Um das Vorstellungsvermögen der westlichen Gesellschaften anzusprechen, reicht es nicht, vor Russland Angst zu machen. Es ist wichtig, eine positive Botschaft zu entwickeln. Einen guten Bezugspunkt könnte hierfür das Wendejahr 1989 liefern. Man könnte zeigen, wie stark der heutige Kampf der Ukraine für ihre Rechte in der Tradition dieses Umbruchs steht, der für Deutsche, Polen, Balten und für viele weitere ostmitteleuropäische Nationen Freiheit, Sicherheit und Wohlstand gebracht hat. Der damalige Freiheitsschub, verstärkt durch die Mitgliedschaft in der Nato und der EU, hat dazu beigetragen, dass sich der Raum an Sicherheit und Wohlstand in Europa auf weitere fast hundert Millionen Menschen ausgebreitet hat. Eine Fortsetzung dieser Prozesse für die Ukraine, Moldawien, Georgien oder die Balkanstaaten könnte ähnliche positive Auswirkungen haben. Ebenso wie die Mitgliedschaft Polens in der Nato und in der EU für Deutschland ein Mehr an Sicherheit bedeutete, erhofft sich Polen ähnliche Effekte von der Mitgliedschaft der Ukraine in diesen Organisationen.
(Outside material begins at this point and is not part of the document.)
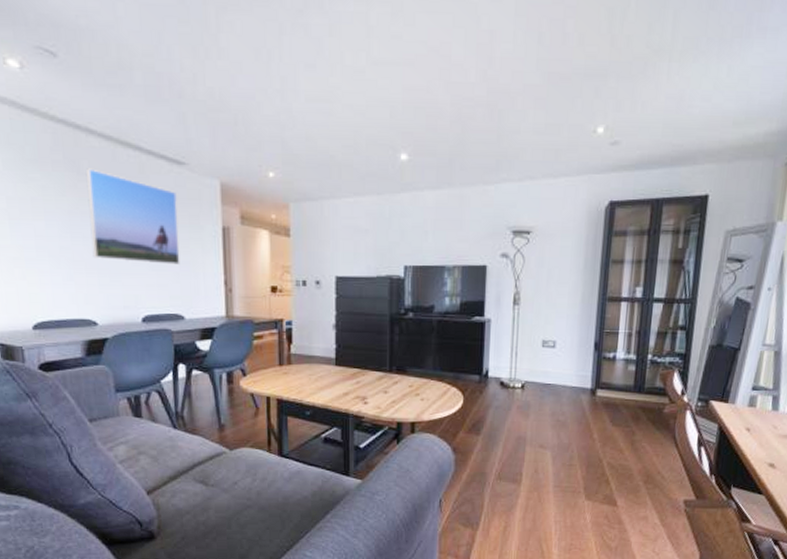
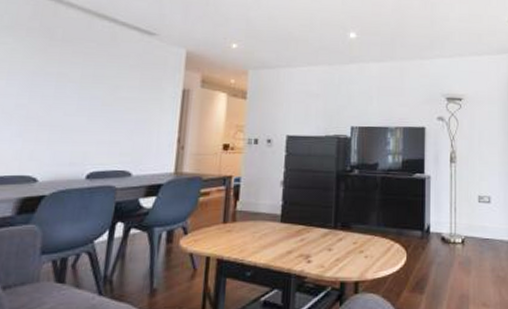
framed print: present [87,168,180,265] -> none [48,35,144,123]

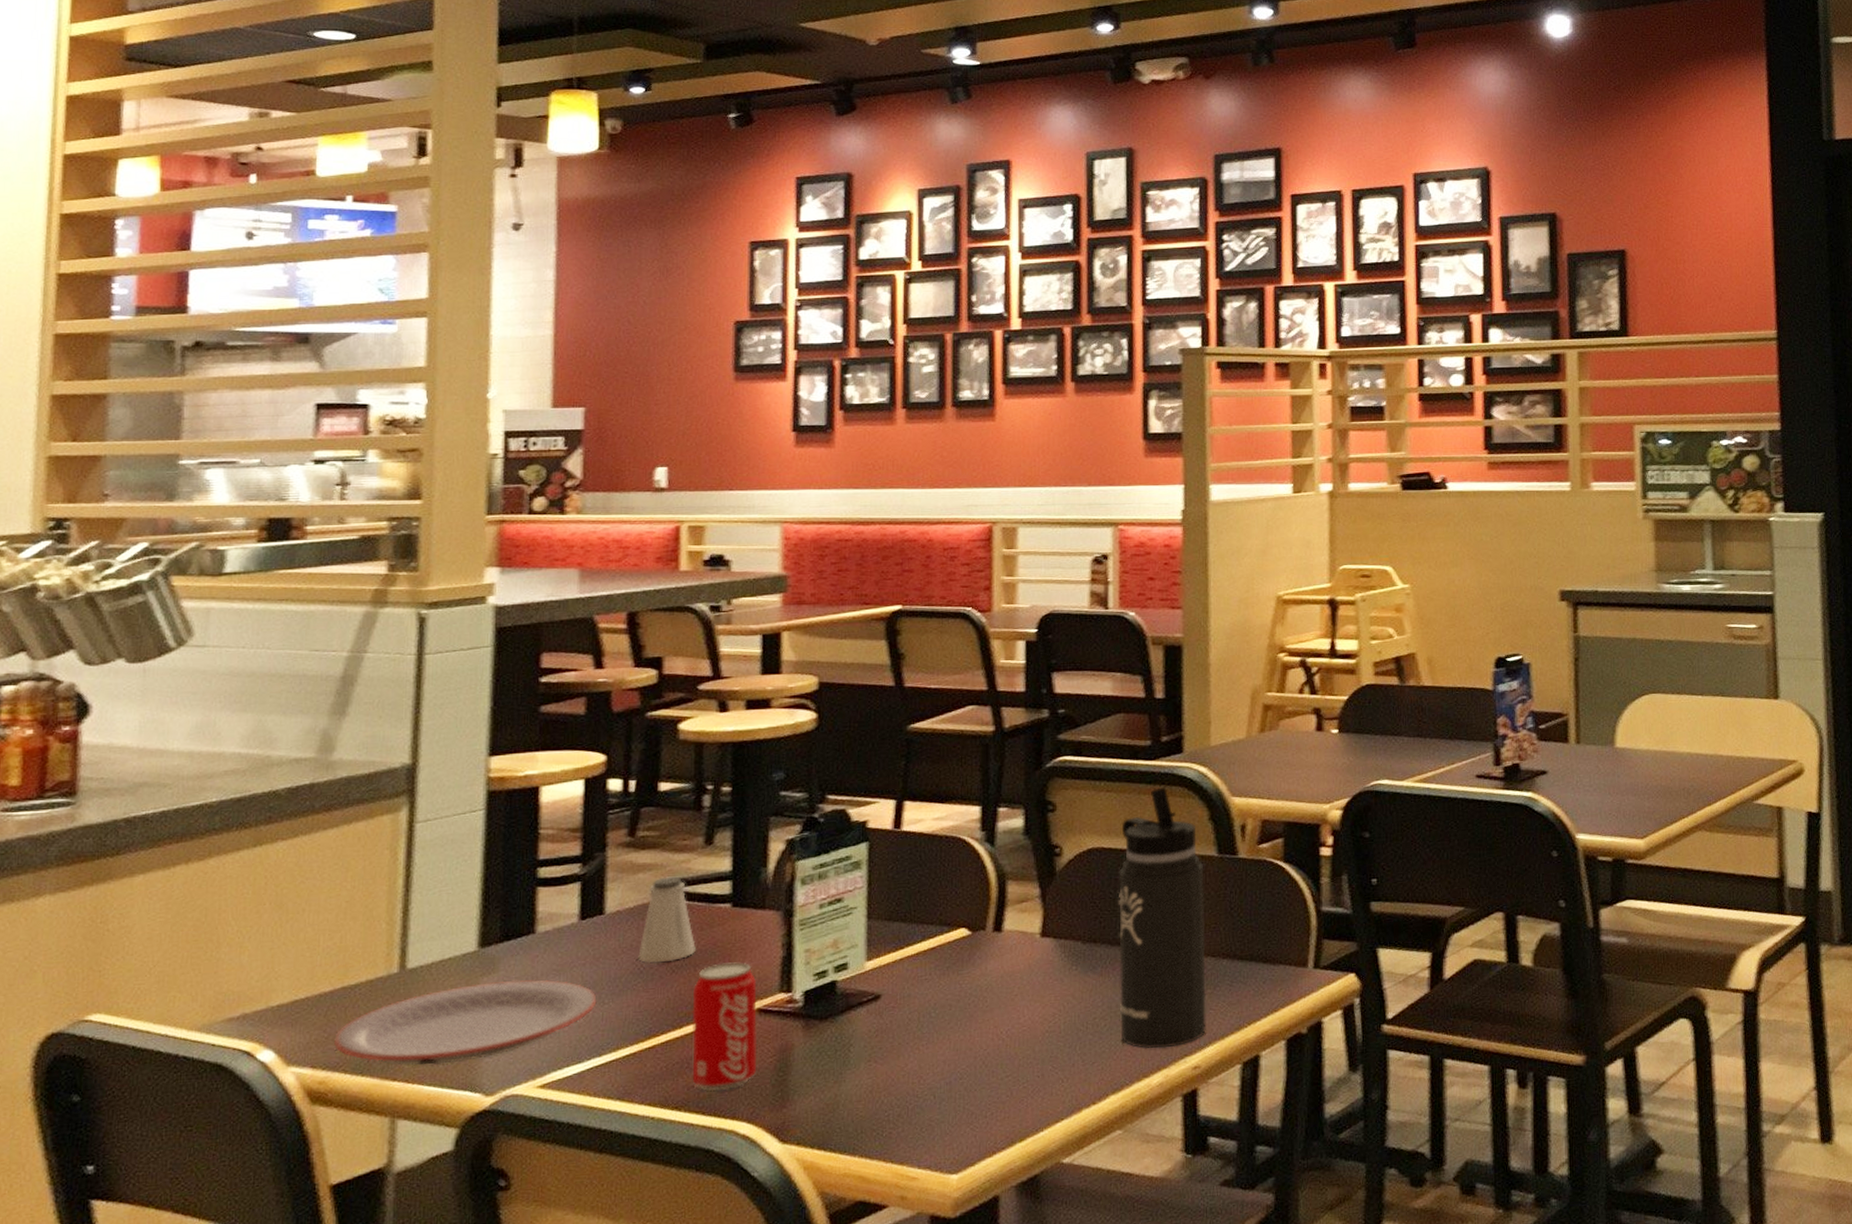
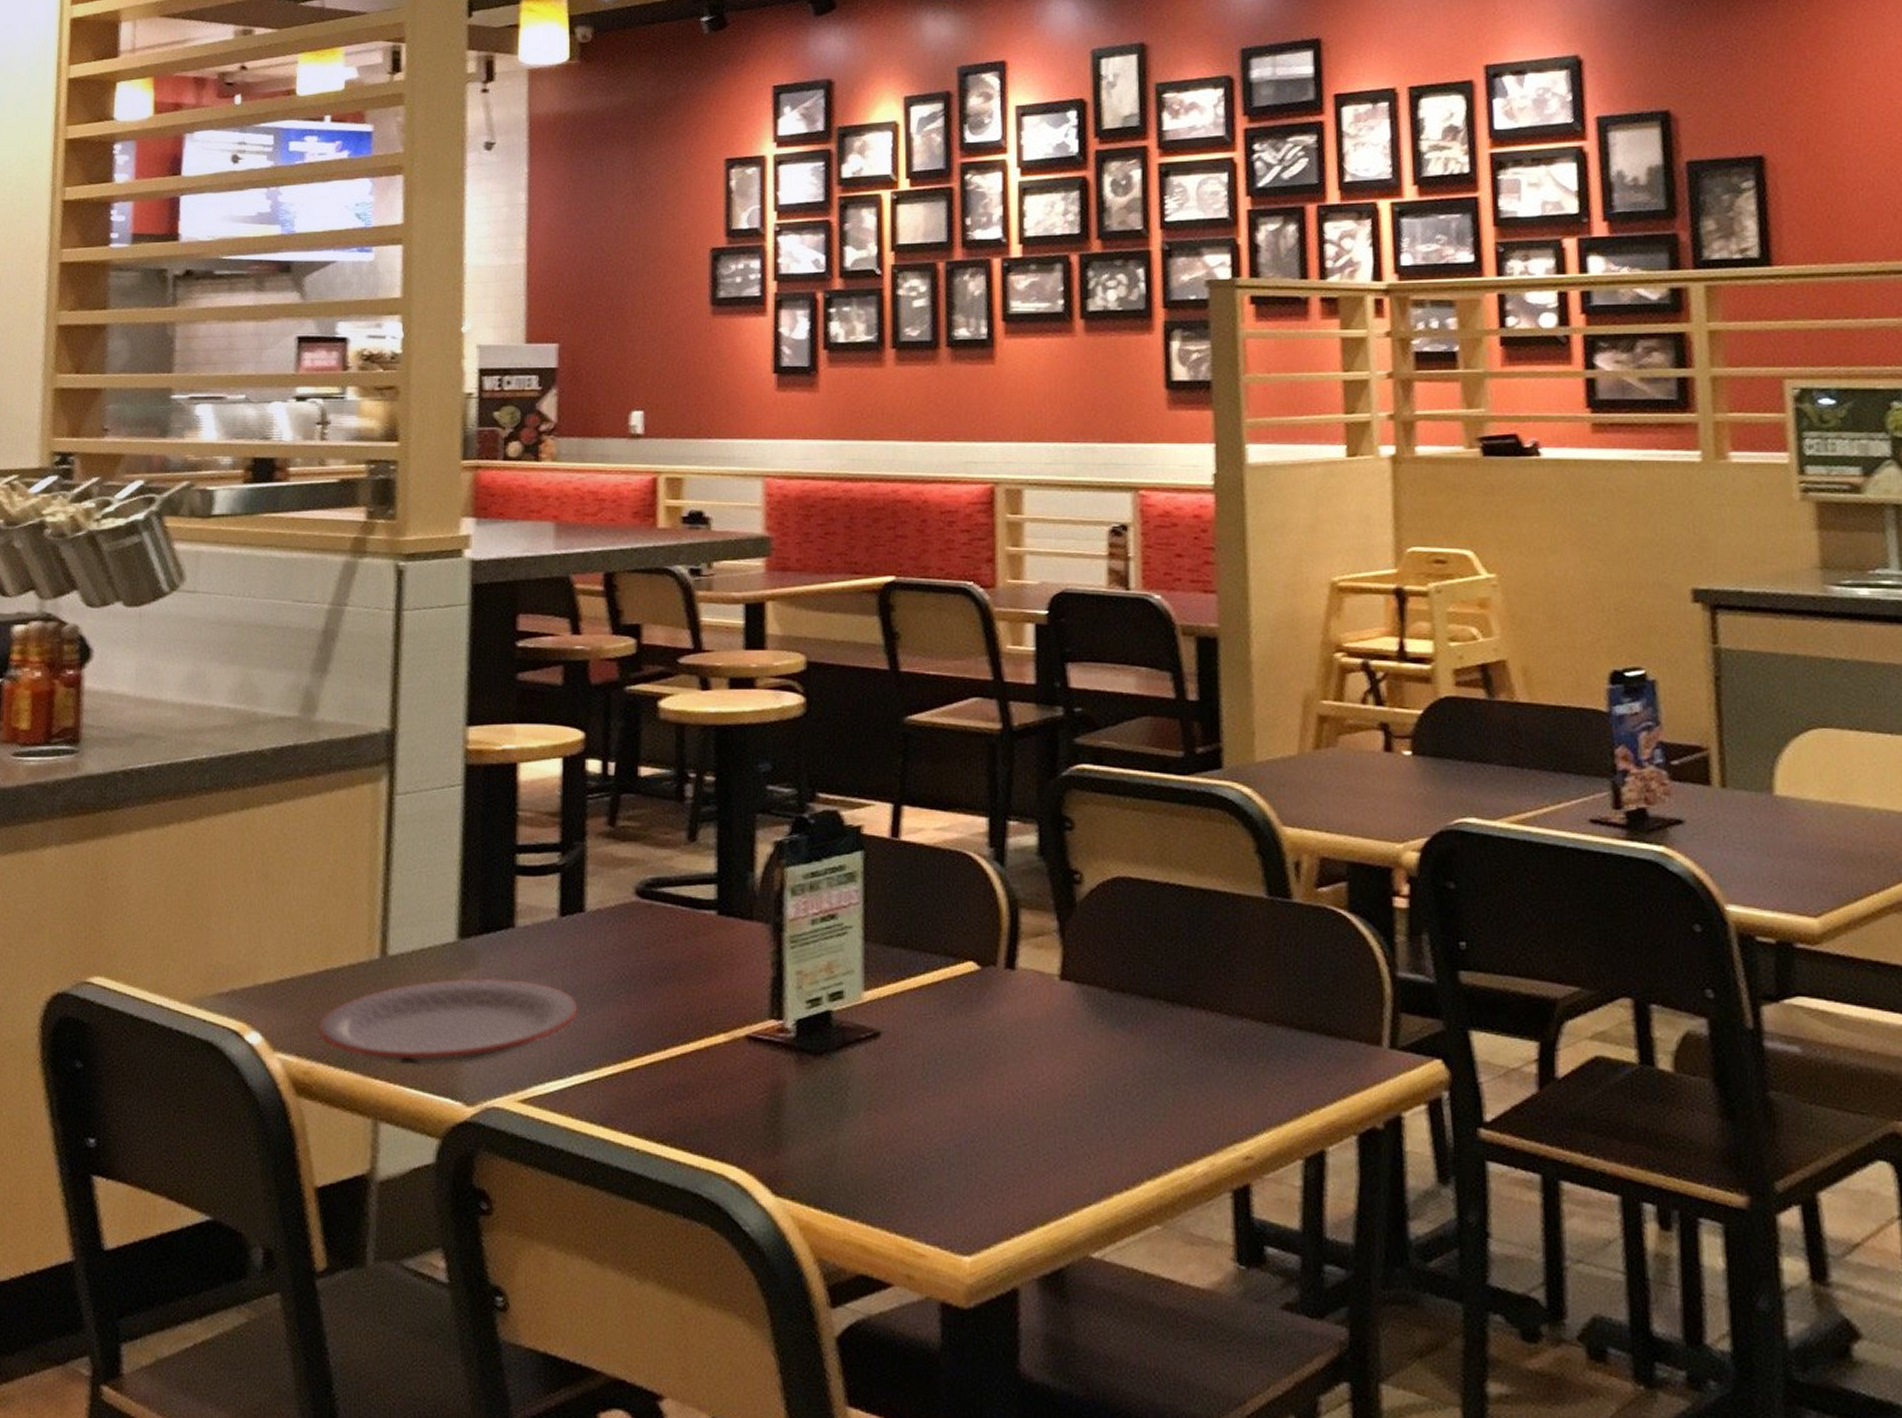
saltshaker: present [638,876,696,964] -> none [620,874,680,972]
beverage can: present [692,962,758,1092] -> none [677,979,747,1127]
thermos bottle: present [1118,787,1206,1049] -> none [1149,809,1259,1130]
Drittens: Eine für die westlichen Gesellschaften glaubwürdige Narration sollte auch eine positive Botschaft für Russland enthalten. Die Interpretation dieses Krieges als eine weitere Etappe im Dekolonisierungsprozess liefert hierfür einen guten Argumentationsrahmen. Mit dem Verweis auf die Erfahrungen der westeuropäischen Staaten nach dem Verlust ihrer Kolonien lässt sich überzeugend zeigen, dass die Dekolonisierung keinen Zusammenbruch des Staates und der Nation bedeuten muss, wie dies die russische Propaganda vermittelt. Es ist zweitrangig, wie plausibel diese Argumente für die Russen sind. Wichtig ist, dass sie aus der Sicht eines westlichen Publikums rational sind.
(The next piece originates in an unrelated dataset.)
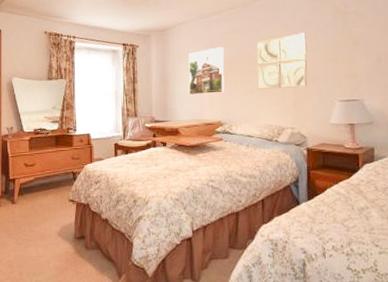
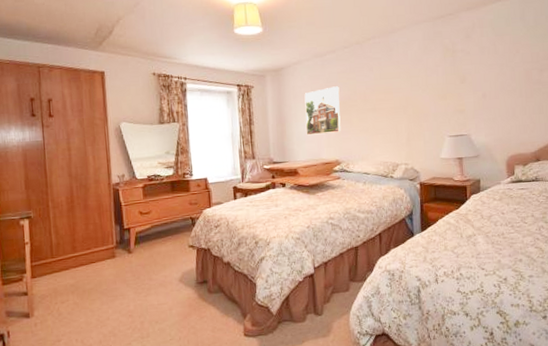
wall art: present [256,33,308,90] -> none [371,71,420,129]

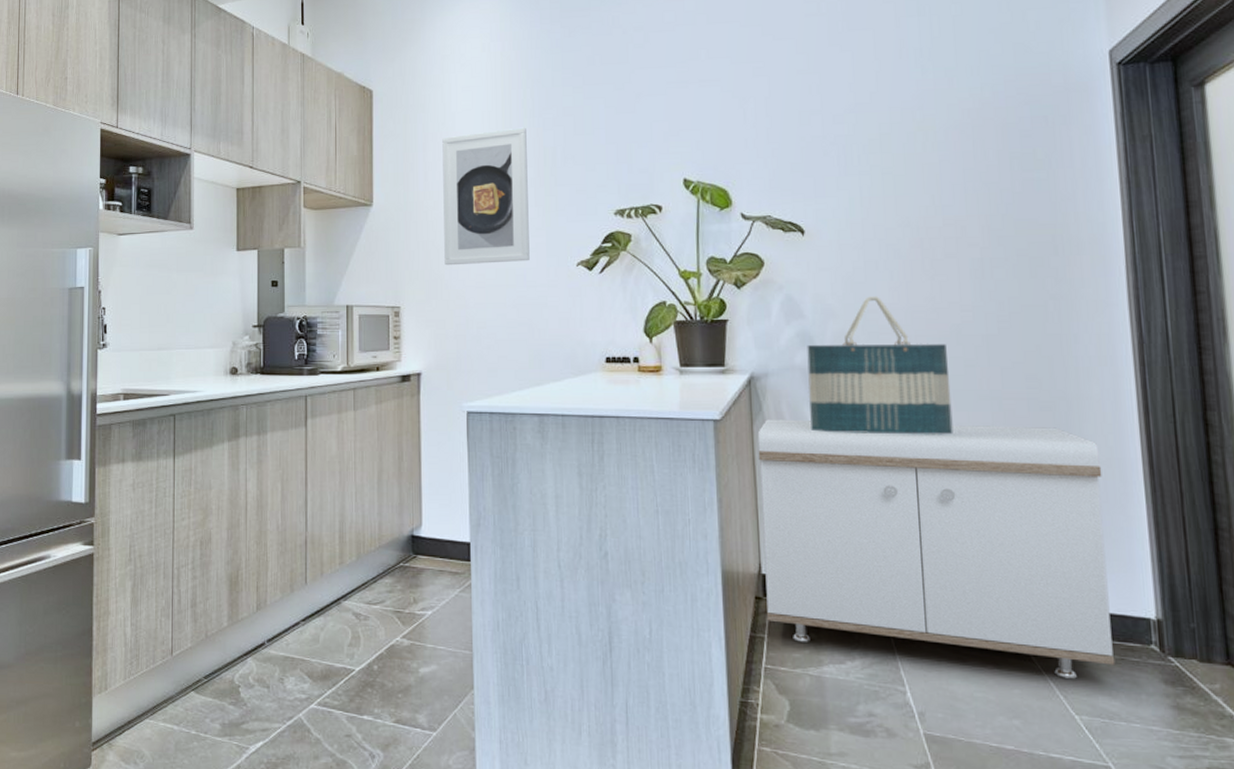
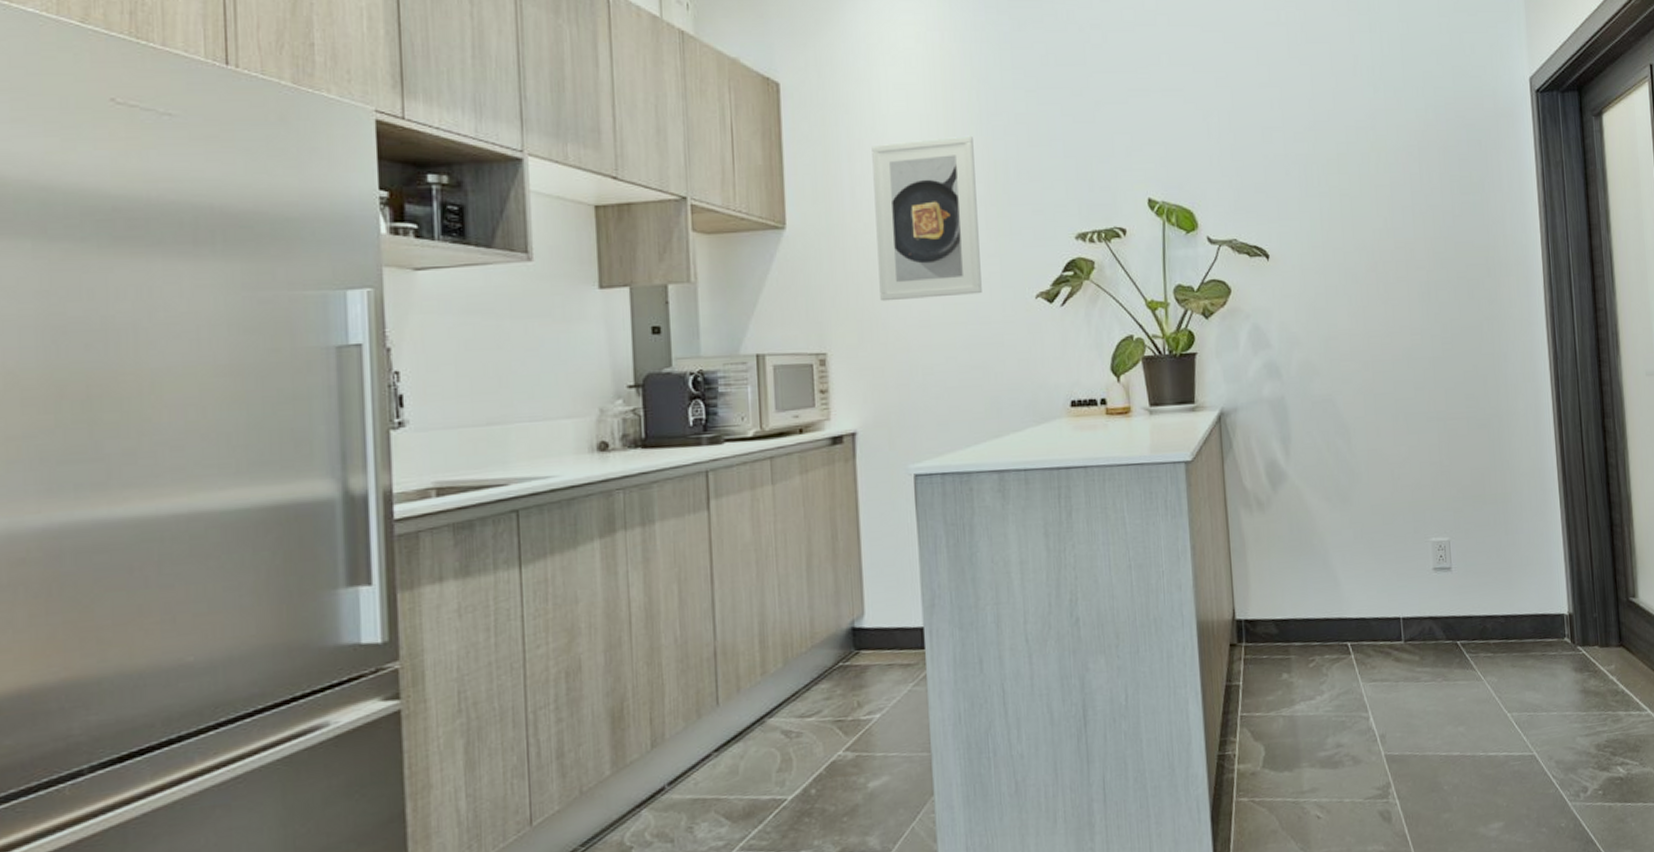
storage bench: present [757,419,1116,679] -> none [1228,443,1538,684]
tote bag: present [807,296,953,435] -> none [1274,322,1406,466]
Die angeführten Argumente zielen darauf ab, deutlich zu machen, wie wichtig die narrative "Sicherung der Westflanke" in diesem Krieg ist. Ostmitteleuropa steht vor der Chance, die Entwicklung und Sicherheit in der Region auf neue Gleise zu setzen. Dies kann nicht ohne die Beteiligung der westlichen Verbündeten geschehen. Wir haben zu viel zu gewinnen oder zu verlieren, als dass wir es uns erlauben dürften, im Werben um die Gunst des Westens nachzulassen. Die bisherigen Erfahrungen sind noch dazu ermutigend. Die Wirksamkeit der bisherigen polnischen Politik wurde während der letzten Sicherheitskonferenz in München deutlich. Während Präsident Andrzej Duda und Ministerpräsident Mateusz Morawiecki den westlichen Verbündeten für ihr Engagement dankten, bediente sich der Bundeskanzler Olaf Scholz "polnischer Argumentation", indem er für den Aufbau von Sicherheitsstrukturen in Europa ohne Russland und für die Panzerlieferungen zur Unterstützung der Ukraine geworben hat.